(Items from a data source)
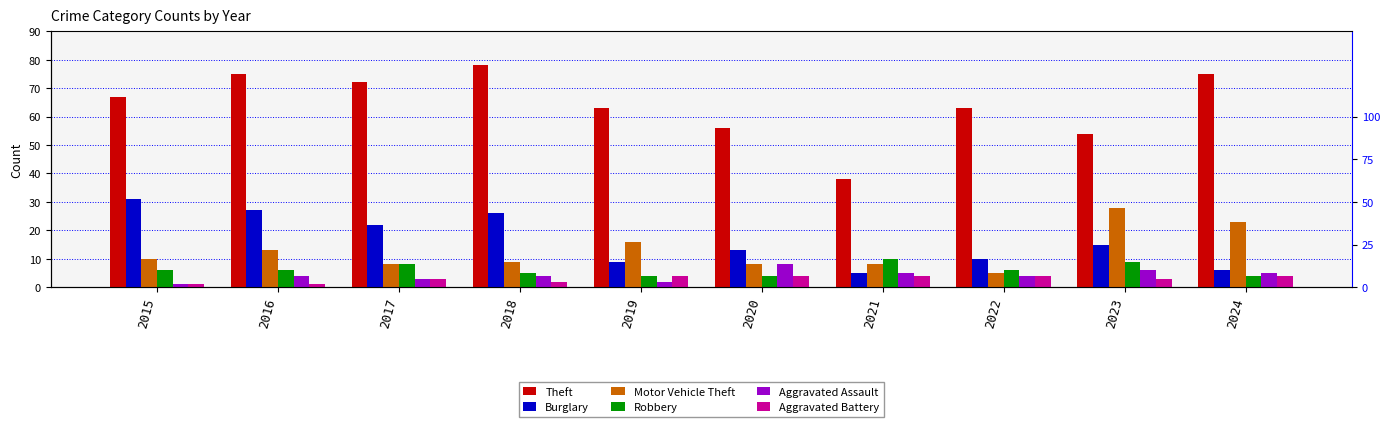

What is the value of the Aggravated Battery bar at the 10th from the left?

4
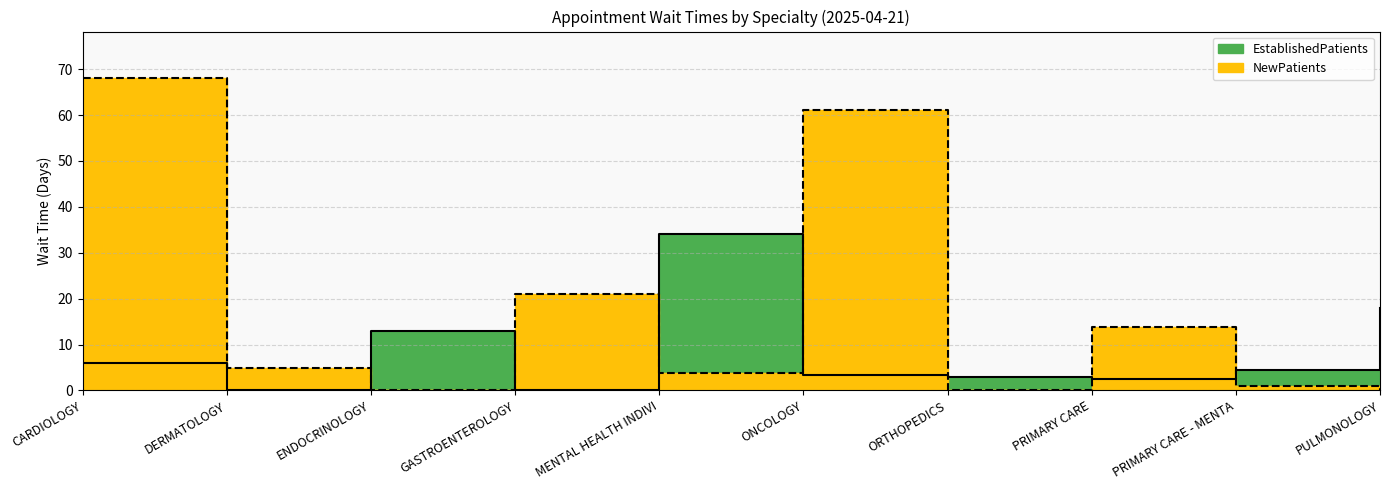

What is the label of the 3rd point from the left?

ENDOCRINOLOGY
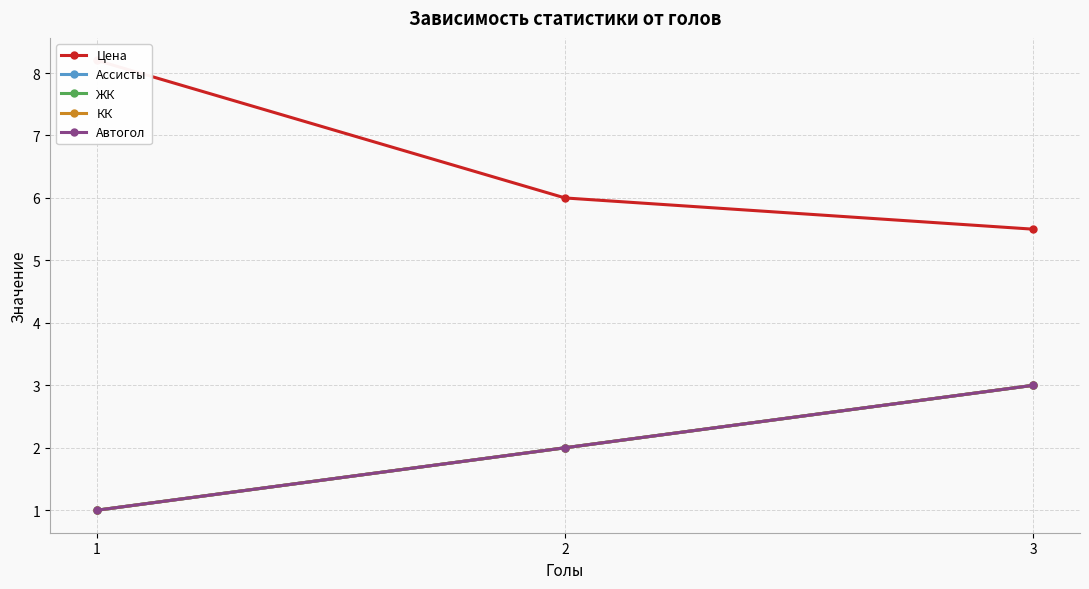

What are all the series names shown in the legend?

Цена, Ассисты, ЖК, КК, Автогол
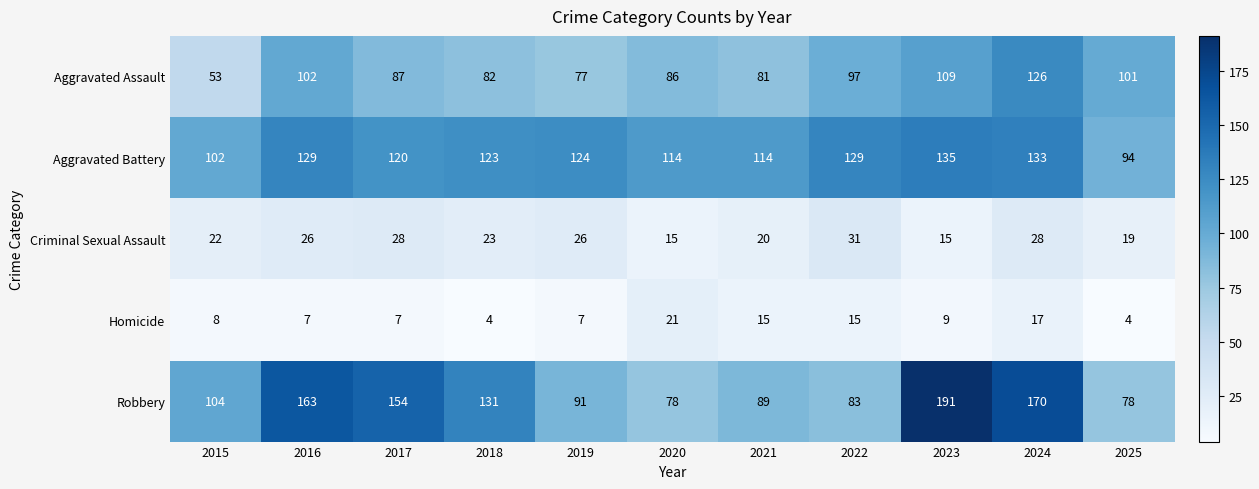

True or false: Aggravated Assault has a value of 17 at 2015.

False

**Task goal**:
Copy the data above line for line, leaving out the pictures.

**Result**:
What is the value of the Aggravated Battery bar at the 10th from the left?

4

What is the label of the 3rd point from the left?

ENDOCRINOLOGY

What are all the series names shown in the legend?

Цена, Ассисты, ЖК, КК, Автогол

True or false: Aggravated Assault has a value of 17 at 2015.

False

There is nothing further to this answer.